Dynamic Grails Tomcat datasource configuration with Etcd

April 30, 2015

Ever wonder if you could modify a Grails datasource while the app is running? Probably not, and that’s totally fine…most people don’t need to. We had a couple reasons though:

  1. During a disaster recovery situation where a non-clustered database goes down, you want to point all the apps at a failover database. By default this means you have to update the config and restart all the apps. On a typical AWS instance, this means at least a minute of downtime for a bigger Grails app. Not the end of the world, but not great.
  2. One of our databases is a catalog of product information that can be drastically changed. We wanted to be able to clone the catalog, apply massive data changes to it (this can take a minute or so), and then point all the apps in the cluster to this new database without downtime. And we also want to be able to revert to the old database if something goes wrong.

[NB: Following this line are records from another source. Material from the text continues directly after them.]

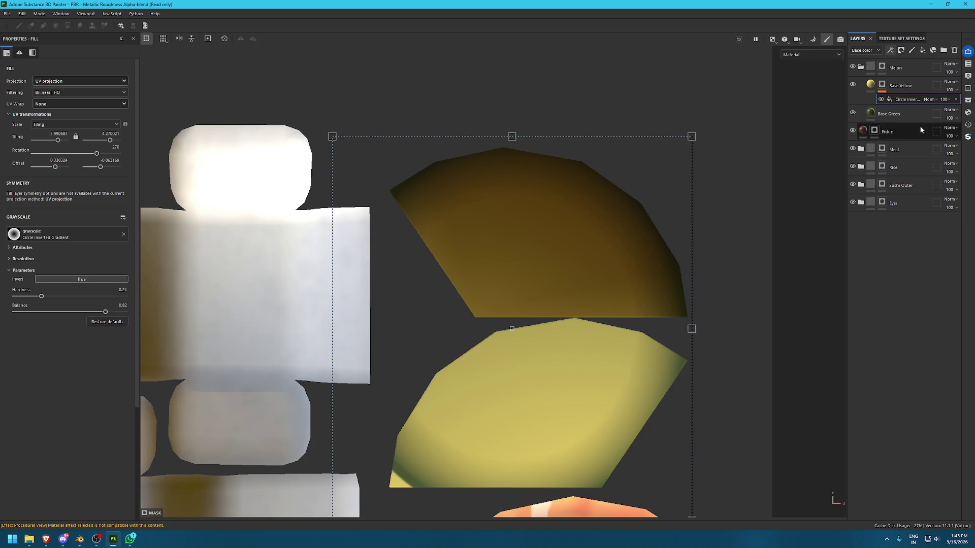
Undo the rotation, nudge the gradient down, and add a Paint effect to Base Yellow
{"action": "scroll", "coordinate": [632, 248], "scroll_direction": "down", "scroll_amount": 1}
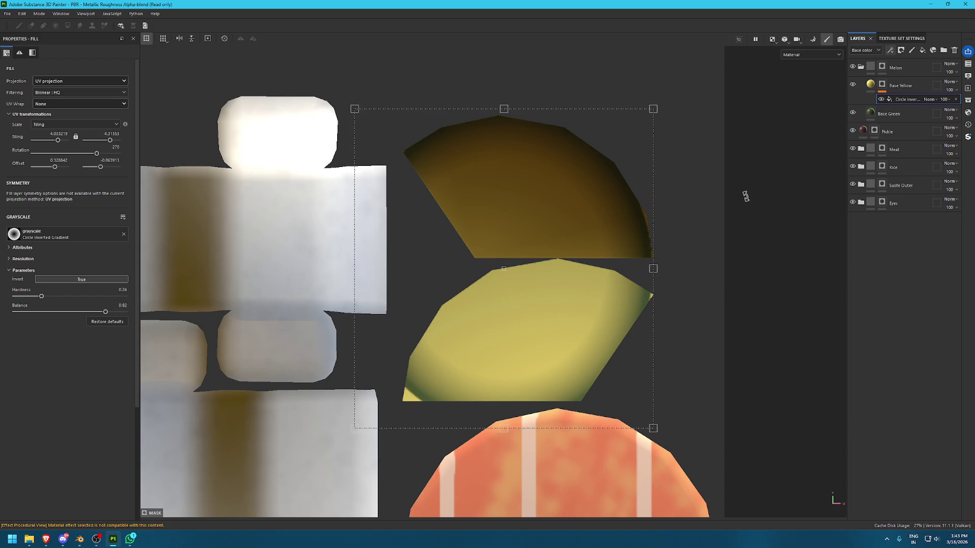
{"action": "key", "text": "ctrl+z"}
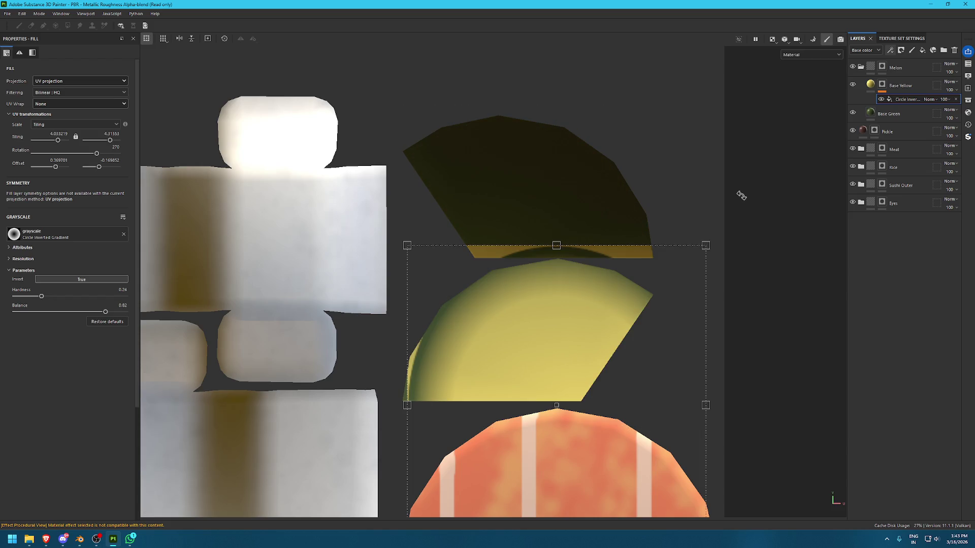
{"action": "key", "text": "ctrl+z"}
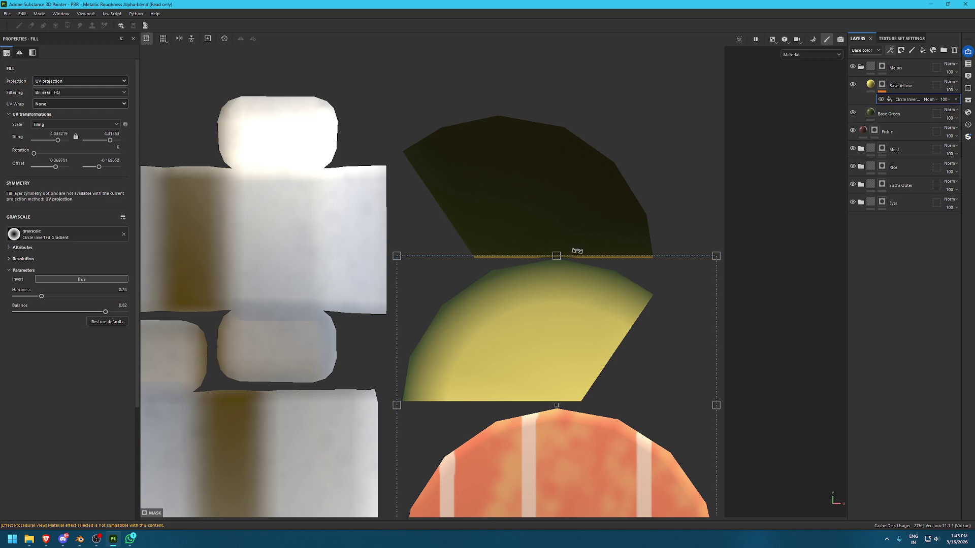
{"action": "scroll", "coordinate": [559, 267], "scroll_direction": "up", "scroll_amount": 2}
{"action": "left_click_drag", "start_coordinate": [536, 359], "coordinate": [548, 351]}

First question - how can you change a Tomcat datasource while the app is running?

package com.foo.util

import groovy.util.logging.Log4j
import org.apache.tomcat.jdbc.pool.ConnectionPool
import org.codehaus.groovy.grails.commons.GrailsApplication

@Log4j
class TomcatDatasourceUtil {

    static void ensureCurrentDatasources(GrailsApplication application, List datasourceNames) {
        log.debug "Ensuring datasources are current"
        datasourceNames.each { String datasourceName ->
            ConnectionPool connectionPool = application.mainContext.getBean(datasourceName).targetDataSource.targetDataSource.pool

            def dataSourceFileConfig = application.config."$datasourceName"

            // discover the properties we want to potentially change. if changed, update and purge the pool
            List propertyNames = ['url', 'username', 'password']
            if (propertyNames.any { String propertyName ->
                connectionPool.poolProperties."${propertyName}" != dataSourceFileConfig."${propertyName}"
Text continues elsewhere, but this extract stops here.